The 5 hardest questions in pop music


Is cultural appropriation ever okay?

I was recently hanging out with a rock band, discussing our shared love for a particular R&B album. They said they'd love to cover the album track for track, but would never. A band of white indie-rockers performing the songs of a black R&B singer? No way. It would be seen as cultural appropriation, and their reverence for that music was probably better expressed through conversations like the one we were having that night anyway. As badly as I wanted to hear their covers, they were right.
When is cultural appropriation - the act of making art that reaches for new ideas across lines of race and class - ever acceptable in pop music? Finding an answer requires us to clarify the difference between theft and influence, or more specifically, taking and making.
When Justin Timberlake beatboxes, or Taylor Swift raps, or Miley Cyrus twerks to a trap beat, it feels like taking. Nothing is being invented other than a superficial juxtaposition. On the flip side, when the Talking Heads echo African pop rhythms, or the Wu-Tang Clan channels the spirituality of kung-fu cinema, or Beyoncé writes a country song, it feels more like making. The borrowed elements become an essential, integrated part of a new, previously unheard thing.
We think we know this difference when we hear it, but sometimes we don't - so there are more questions to ask, and many of them point toward an imbalance of power. Is the appropriating artist profiting off a culture that remains marginalized? Does the appropriator seem to understand the complexity of their own relationship to the culture they're cribbing from? Will their appropriated music steer attention toward its source? Or will it divert potential attention away from it?
White rappers are by far the most flagrant appropriators on today's pop charts, and many of them flunk these questions. Yet, scores of mediocre white rappers - from Iggy Azalea to G-Eazy to Post Malone to Bhad Bhabie - continue to climb far higher in the marketplace than they would if they were black. This falls on the audience and the industry. For these artists, it's not that their whiteness automatically makes them bad rappers; it's that their whiteness automatically sets them up to become successful rappers.
Here's one last question that might be helpful to ask of white rappers, or any musician who appropriates: Are they travelers, or are they tourists? Travelers move through the world in order to participate.

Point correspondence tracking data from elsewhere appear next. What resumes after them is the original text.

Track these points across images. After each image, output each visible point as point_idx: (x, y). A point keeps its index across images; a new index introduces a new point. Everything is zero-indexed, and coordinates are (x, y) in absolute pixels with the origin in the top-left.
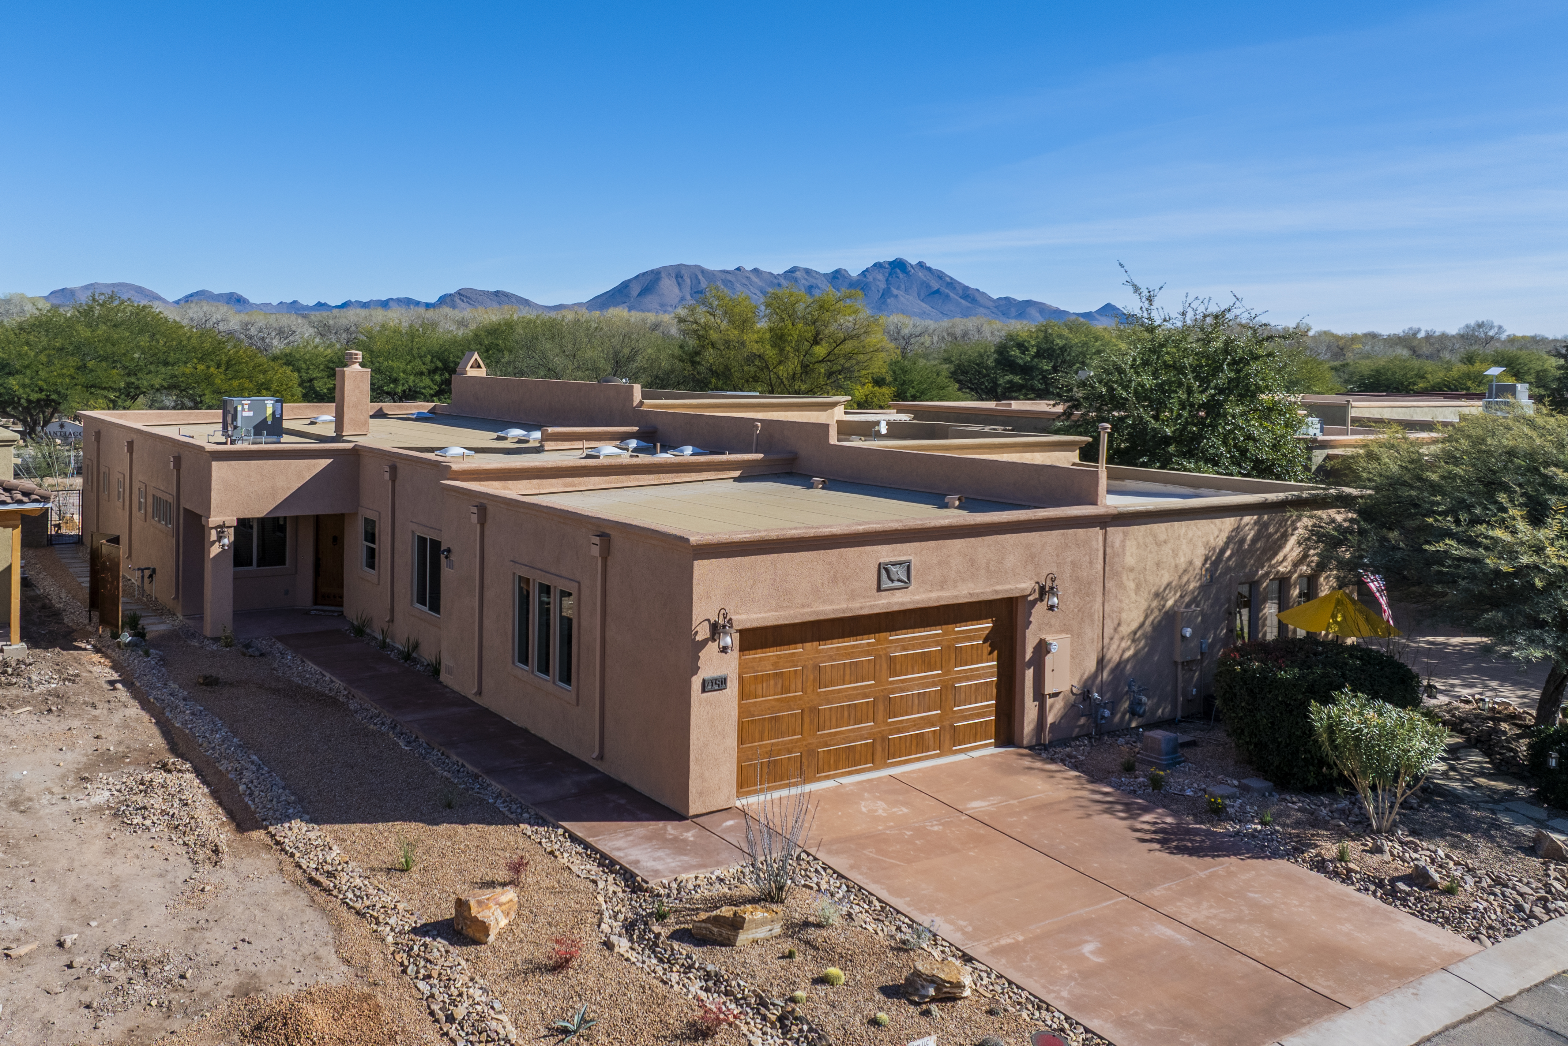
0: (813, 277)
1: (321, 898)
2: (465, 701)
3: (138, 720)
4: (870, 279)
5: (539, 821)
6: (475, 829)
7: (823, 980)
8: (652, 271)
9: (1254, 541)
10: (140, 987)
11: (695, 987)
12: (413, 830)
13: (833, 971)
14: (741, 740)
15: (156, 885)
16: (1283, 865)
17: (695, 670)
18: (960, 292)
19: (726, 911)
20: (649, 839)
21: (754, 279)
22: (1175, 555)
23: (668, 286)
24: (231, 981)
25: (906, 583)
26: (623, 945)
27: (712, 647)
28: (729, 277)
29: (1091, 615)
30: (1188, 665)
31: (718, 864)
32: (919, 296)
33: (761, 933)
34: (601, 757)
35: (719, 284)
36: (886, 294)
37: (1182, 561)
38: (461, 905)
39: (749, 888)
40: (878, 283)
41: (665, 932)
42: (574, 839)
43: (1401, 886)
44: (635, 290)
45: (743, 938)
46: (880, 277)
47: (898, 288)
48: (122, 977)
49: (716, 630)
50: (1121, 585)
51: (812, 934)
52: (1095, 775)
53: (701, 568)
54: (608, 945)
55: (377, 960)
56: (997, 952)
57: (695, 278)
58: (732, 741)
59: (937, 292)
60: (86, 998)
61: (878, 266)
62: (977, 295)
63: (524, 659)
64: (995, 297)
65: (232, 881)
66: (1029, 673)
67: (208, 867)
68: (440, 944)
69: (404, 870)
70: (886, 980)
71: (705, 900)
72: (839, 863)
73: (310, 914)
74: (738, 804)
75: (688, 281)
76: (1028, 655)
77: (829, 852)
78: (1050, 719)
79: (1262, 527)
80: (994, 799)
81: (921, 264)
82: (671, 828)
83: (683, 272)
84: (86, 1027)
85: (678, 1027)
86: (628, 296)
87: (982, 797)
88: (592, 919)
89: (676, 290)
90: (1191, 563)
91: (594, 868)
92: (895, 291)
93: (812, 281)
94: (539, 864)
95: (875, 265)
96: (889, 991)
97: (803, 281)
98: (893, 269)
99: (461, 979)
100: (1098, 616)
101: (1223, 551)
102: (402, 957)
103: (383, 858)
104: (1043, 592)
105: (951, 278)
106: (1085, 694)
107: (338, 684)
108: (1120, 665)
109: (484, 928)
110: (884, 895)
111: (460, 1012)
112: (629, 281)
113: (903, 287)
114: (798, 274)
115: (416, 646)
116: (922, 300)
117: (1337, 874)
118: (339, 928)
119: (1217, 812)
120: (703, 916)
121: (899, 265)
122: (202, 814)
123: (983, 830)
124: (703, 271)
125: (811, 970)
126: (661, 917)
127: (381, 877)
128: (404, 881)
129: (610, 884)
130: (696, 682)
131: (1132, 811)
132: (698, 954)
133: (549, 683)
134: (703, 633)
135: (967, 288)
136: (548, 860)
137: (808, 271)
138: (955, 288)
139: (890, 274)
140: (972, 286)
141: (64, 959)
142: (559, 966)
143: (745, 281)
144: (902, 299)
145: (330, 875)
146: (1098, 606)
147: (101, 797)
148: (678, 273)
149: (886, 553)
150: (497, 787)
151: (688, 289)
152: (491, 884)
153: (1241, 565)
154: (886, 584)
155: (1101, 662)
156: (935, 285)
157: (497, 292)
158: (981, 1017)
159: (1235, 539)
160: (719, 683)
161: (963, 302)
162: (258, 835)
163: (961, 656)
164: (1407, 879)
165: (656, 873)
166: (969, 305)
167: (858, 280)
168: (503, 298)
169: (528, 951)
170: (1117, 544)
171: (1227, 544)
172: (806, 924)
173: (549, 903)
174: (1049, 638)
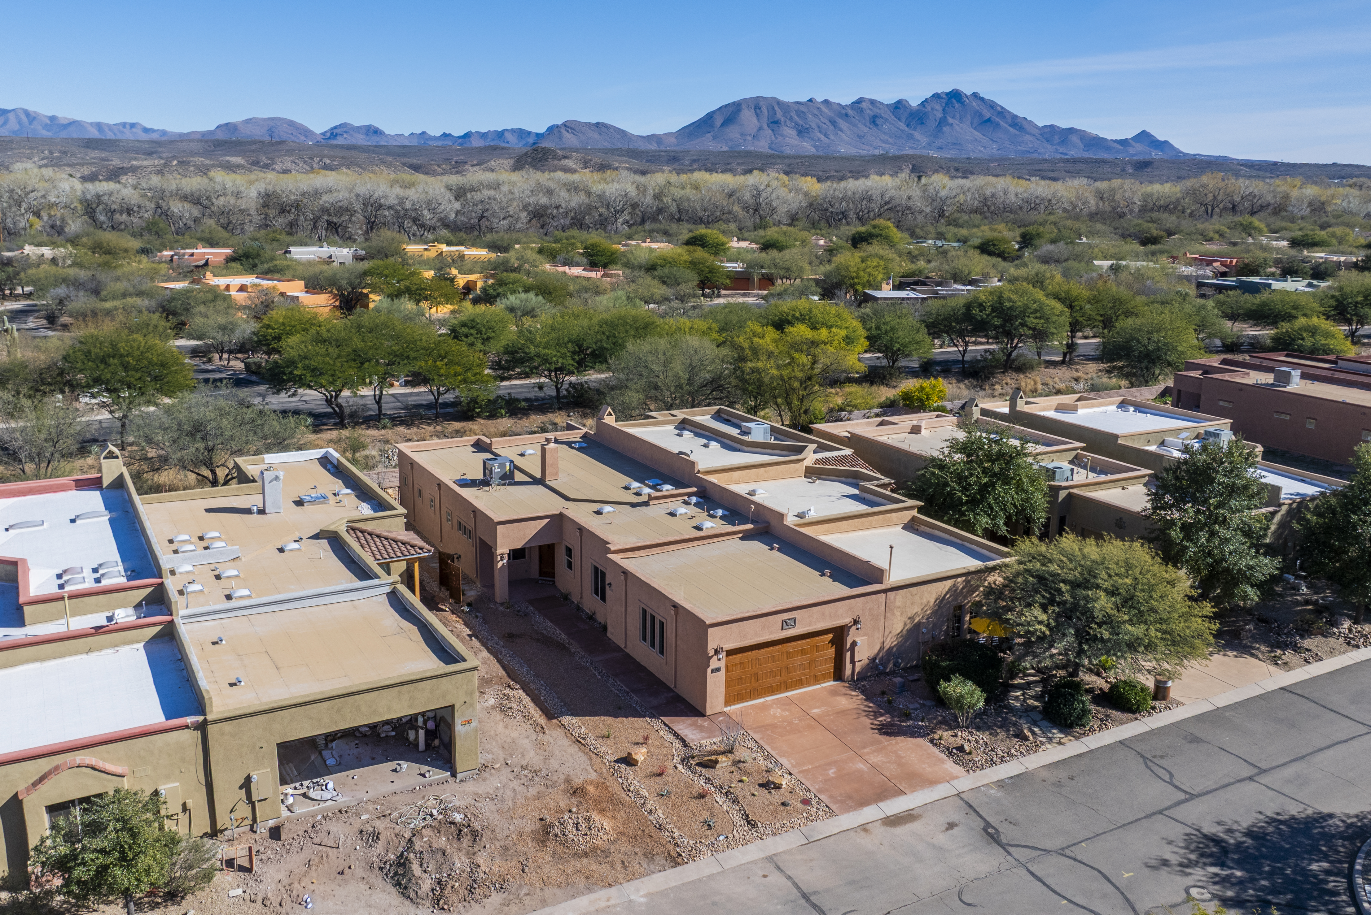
0: (877, 107)
1: (582, 748)
2: (619, 649)
3: (489, 659)
4: (929, 109)
5: (652, 716)
6: (630, 719)
7: (741, 781)
8: (734, 103)
9: (963, 588)
10: (536, 779)
11: (702, 782)
12: (609, 720)
13: (744, 778)
14: (727, 687)
15: (526, 741)
16: (920, 740)
17: (709, 666)
18: (1010, 120)
19: (713, 757)
20: (691, 725)
21: (825, 110)
22: (921, 598)
23: (747, 116)
24: (562, 777)
25: (794, 626)
26: (680, 767)
27: (715, 657)
28: (802, 108)
29: (878, 628)
30: (925, 643)
31: (714, 737)
32: (972, 124)
33: (724, 765)
34: (675, 687)
35: (793, 114)
36: (942, 122)
37: (925, 601)
38: (629, 754)
39: (722, 748)
40: (936, 112)
41: (694, 763)
42: (665, 724)
43: (954, 751)
44: (719, 121)
45: (718, 766)
46: (938, 107)
47: (953, 117)
48: (530, 775)
49: (717, 652)
50: (893, 614)
51: (741, 765)
52: (869, 697)
53: (710, 631)
54: (676, 767)
55: (604, 771)
56: (800, 772)
57: (772, 109)
58: (723, 689)
59: (989, 120)
60: (522, 782)
61: (936, 96)
62: (1024, 123)
63: (644, 639)
64: (1041, 124)
65: (551, 740)
66: (848, 654)
67: (541, 734)
68: (623, 766)
69: (608, 737)
70: (760, 782)
71: (707, 752)
72: (756, 737)
73: (580, 754)
74: (726, 709)
75: (765, 112)
76: (848, 646)
77: (755, 732)
78: (857, 670)
79: (967, 582)
80: (823, 708)
81: (975, 95)
82: (700, 720)
83: (761, 104)
84: (525, 791)
85: (695, 794)
86: (712, 126)
87: (818, 707)
88: (671, 758)
89: (754, 120)
90: (928, 602)
91: (671, 736)
92: (951, 120)
93: (877, 111)
94: (653, 735)
95: (933, 95)
96: (760, 785)
97: (868, 111)
98: (950, 99)
99: (631, 778)
100: (881, 629)
101: (945, 595)
102: (612, 770)
103: (599, 732)
104: (856, 622)
105: (1002, 108)
106: (874, 659)
107: (563, 636)
108: (891, 649)
109: (637, 762)
110: (769, 750)
111: (632, 789)
112: (714, 112)
113: (958, 116)
114: (864, 105)
115: (594, 613)
116: (975, 129)
117: (936, 745)
118: (591, 759)
119: (907, 716)
120: (706, 758)
121: (955, 96)
122: (532, 711)
123: (813, 723)
124: (779, 103)
125: (738, 778)
126: (693, 757)
127: (601, 740)
128: (609, 742)
129: (677, 744)
130: (709, 670)
131: (876, 715)
132: (704, 771)
133: (654, 653)
134: (711, 653)
135: (1016, 116)
136: (656, 733)
137: (873, 102)
138: (1005, 117)
139: (947, 104)
140: (1021, 114)
141: (510, 769)
142: (660, 774)
143: (816, 112)
144: (957, 127)
145: (584, 739)
146: (882, 623)
147: (492, 702)
148: (756, 104)
149: (786, 616)
150: (636, 698)
151: (765, 119)
152: (637, 744)
153: (955, 599)
154: (785, 627)
155: (882, 648)
156: (987, 114)
157: (598, 123)
158: (787, 794)
159: (953, 590)
160: (718, 670)
161: (1011, 129)
162: (555, 721)
163: (818, 648)
164: (957, 749)
165: (693, 740)
166: (1017, 132)
167: (918, 110)
168: (603, 129)
169: (651, 769)
170: (892, 598)
171: (947, 593)
172: (740, 761)
173: (657, 751)
174: (857, 639)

Tourists simply look around, have some fun, take what they want and bring it back home.
Which brings us back to the indie-rock band in love with the R&B album. They knew they weren't going to perform these songs at next summer's Essence Festival. Their covers wouldn't transcend tourism. So they stayed home.

2. Should we listen to music against a dead artist's wishes?

Everything about Prince's death felt unreal, including the fact that the single greatest musician of our time vanished from this world without leaving a will. Maybe he thought he was going to live forever, just like the rest of us did.
What Prince did leave us, however, is a knot of anxiety over how to approach his body of recorded work. Would he really want us streaming his albums on Spotify, the very type of hyper-corporate, artist-unfriendly music distribution system that he spent all of his purple life railing against? And what about the contents inside his mythic vault? Would he have wanted us rifling through the recordings that he had so purposefully locked away in the depths of his Paisley Park studio?
I believe that vaults are meant to be cracked open - and even if they weren't, it's ultimately a musician's responsibility to be clear about what should happen to their music when they die. If an artist doesn't want a particular recording in circulation once he's gone, he should destroy that recording himself, or at least leave explicit instructions for his executors in regards to the shredding. Otherwise, that music will find its way out into the world.
But "the world" and "the sales floor" are two very different things, and I know I'd feel much better listening to Prince's unheard music via the Library of Congress or the Free Music Archive than on a commercial streaming service. In September, I'll have to decide exactly how to listen once Prince's estate releases "Piano and a Microphone 1983," his first posthumous album from the vault.
Paying cash money to hear songs that Prince may not have wanted us to hear in the first place might flash us back to the unfinished Michael Jackson recordings that L.A. Reid finished off in 2014, or those private Kurt Cobain demos that surfaced a year later. The listening might feel good on our ears, but the money changing hands will inevitably feel gross.
That's one of the ugliest downsides of the streaming era. When we stream music, our listening becomes transactional. And surely, that drove Prince crazy. To honor his memory, I continue to listen to his albums on vinyl and CD, and I sleep a little better at night.